● PROBLEM DESCRIPTION
Scan the records for the word "LearningRate". Copy each line that includes it.

-- RECORDS SHOWN follows --

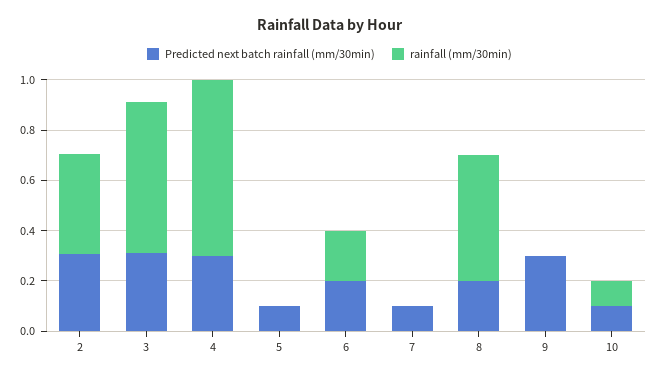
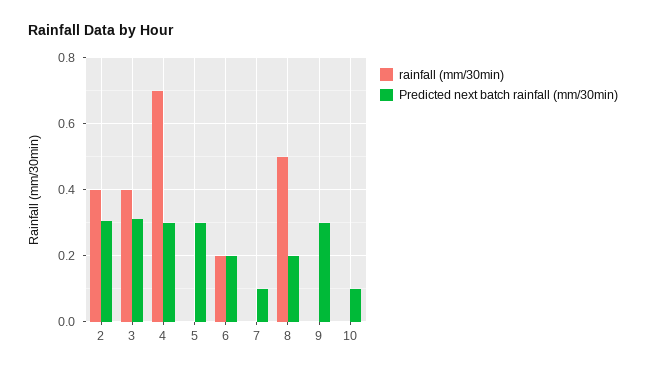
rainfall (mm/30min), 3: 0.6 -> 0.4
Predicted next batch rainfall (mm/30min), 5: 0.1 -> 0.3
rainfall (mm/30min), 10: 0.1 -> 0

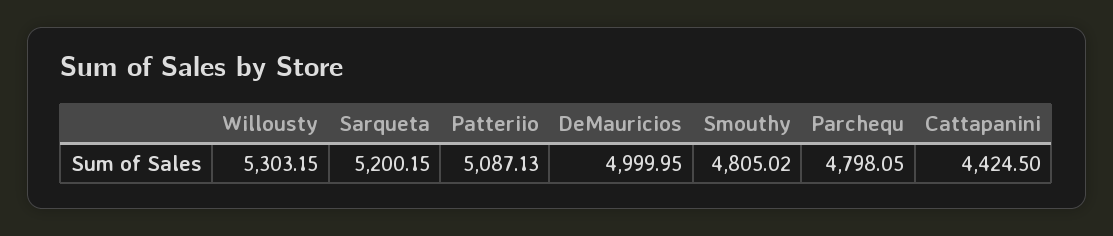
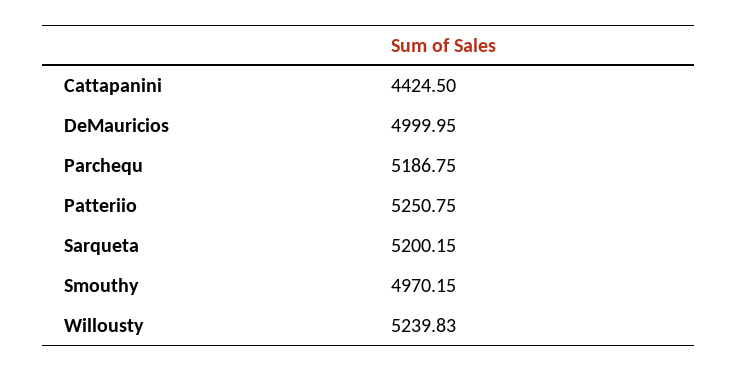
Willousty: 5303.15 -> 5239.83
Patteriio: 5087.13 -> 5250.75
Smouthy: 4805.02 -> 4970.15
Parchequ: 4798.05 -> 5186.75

-- RECORDS SHOWN concluded --
-- RECORDS SHOWN follows --

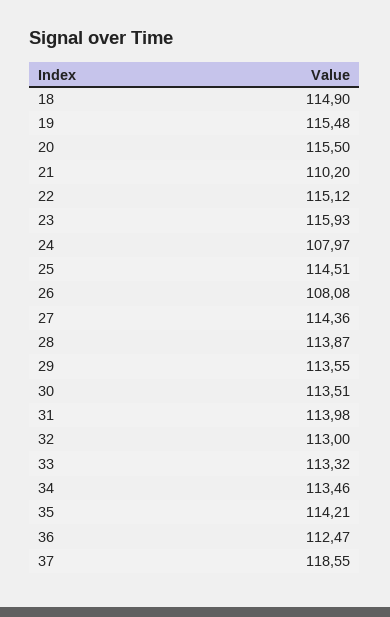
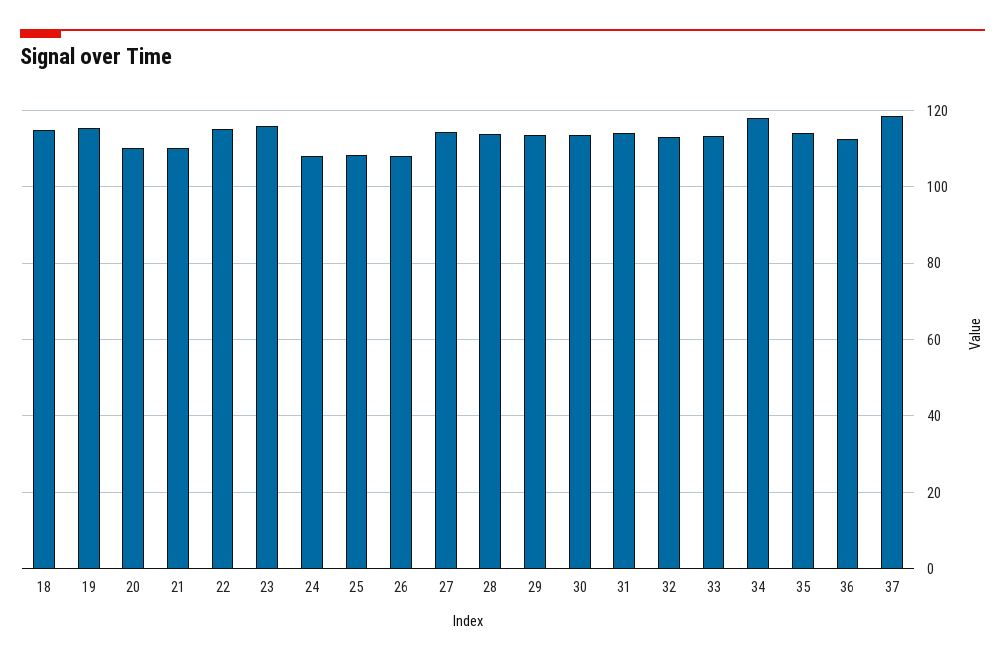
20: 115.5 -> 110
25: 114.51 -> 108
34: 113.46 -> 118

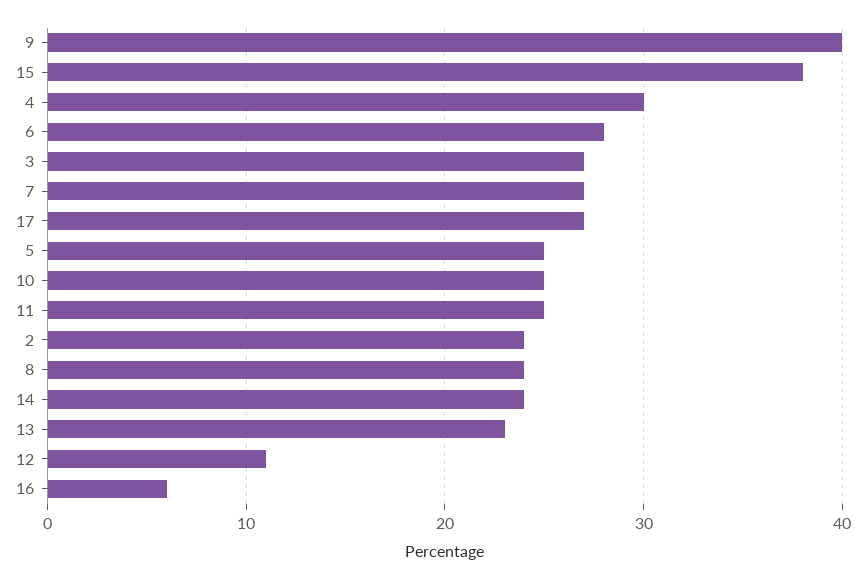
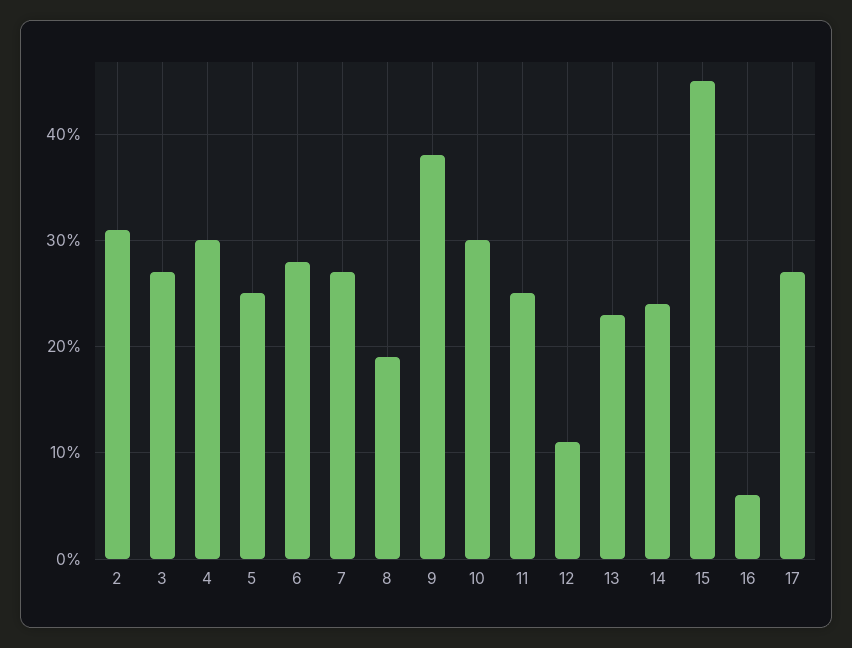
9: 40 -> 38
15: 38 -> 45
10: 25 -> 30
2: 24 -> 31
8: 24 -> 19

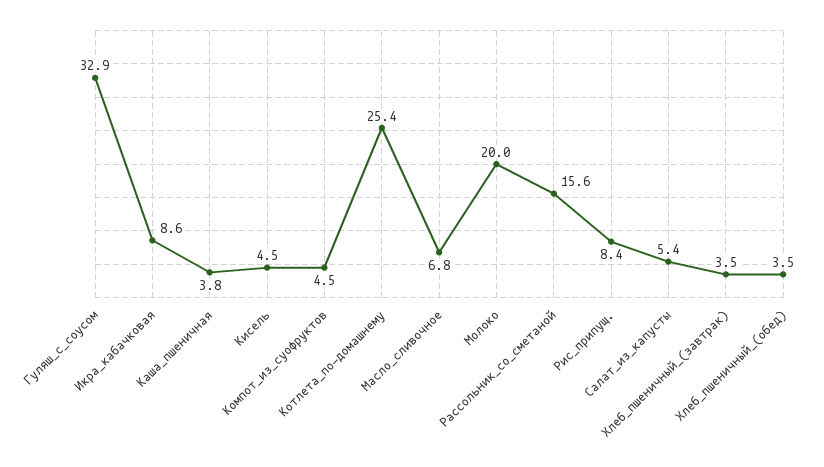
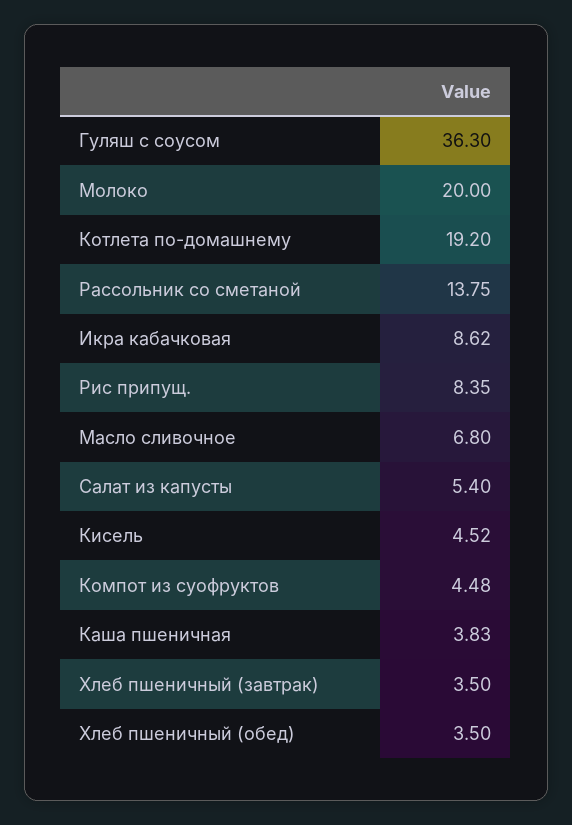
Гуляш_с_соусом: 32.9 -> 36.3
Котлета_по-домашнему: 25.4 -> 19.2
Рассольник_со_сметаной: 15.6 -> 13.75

-- RECORDS SHOWN concluded --
-- RECORDS SHOWN follows --

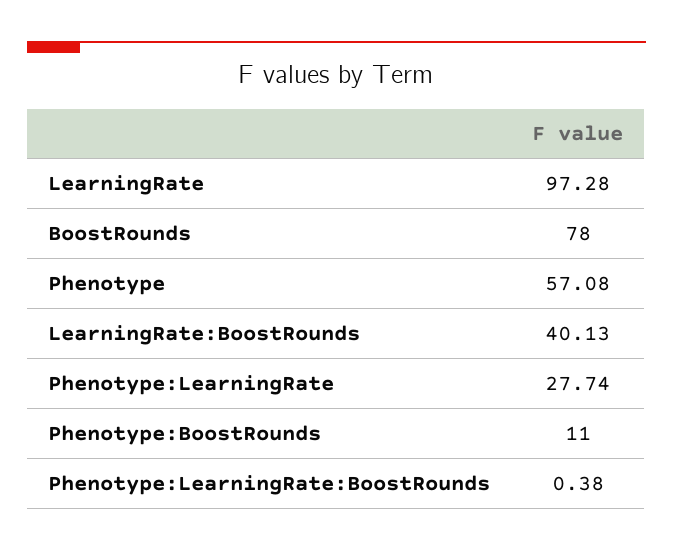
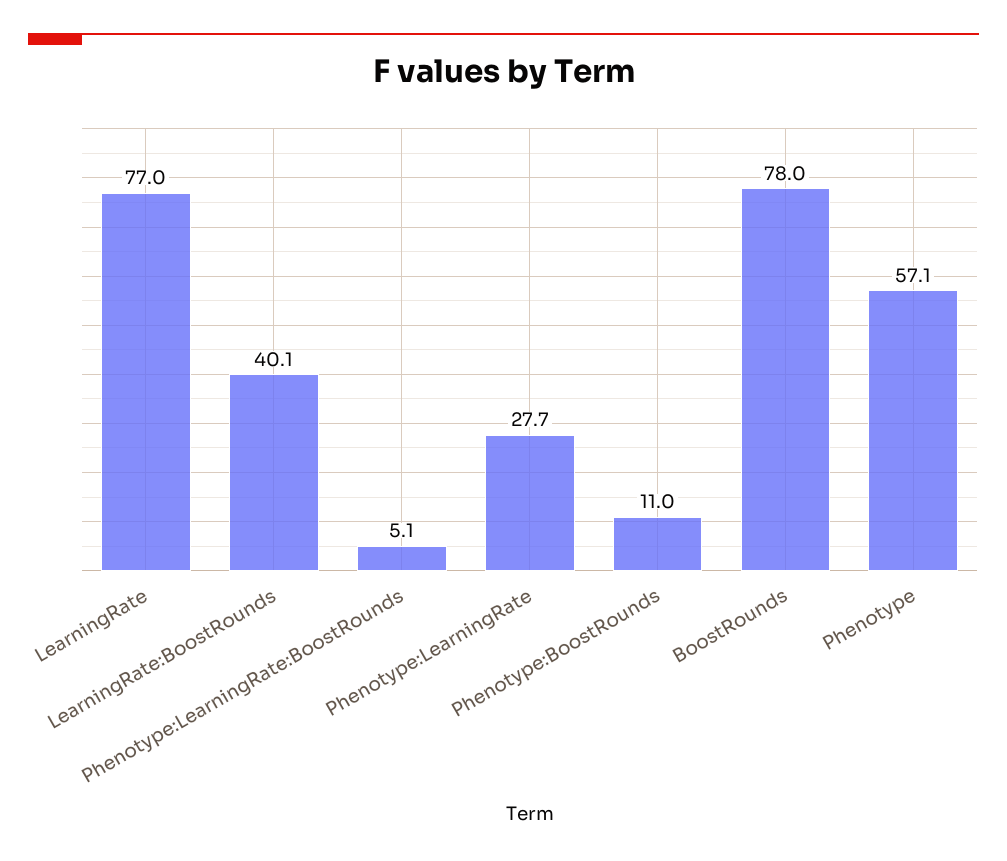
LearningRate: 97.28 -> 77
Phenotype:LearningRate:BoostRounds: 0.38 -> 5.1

-- RECORDS SHOWN concluded --

● RESULT FOR THIS EXERCISE
LearningRate: 97.28 -> 77
Phenotype:LearningRate:BoostRounds: 0.38 -> 5.1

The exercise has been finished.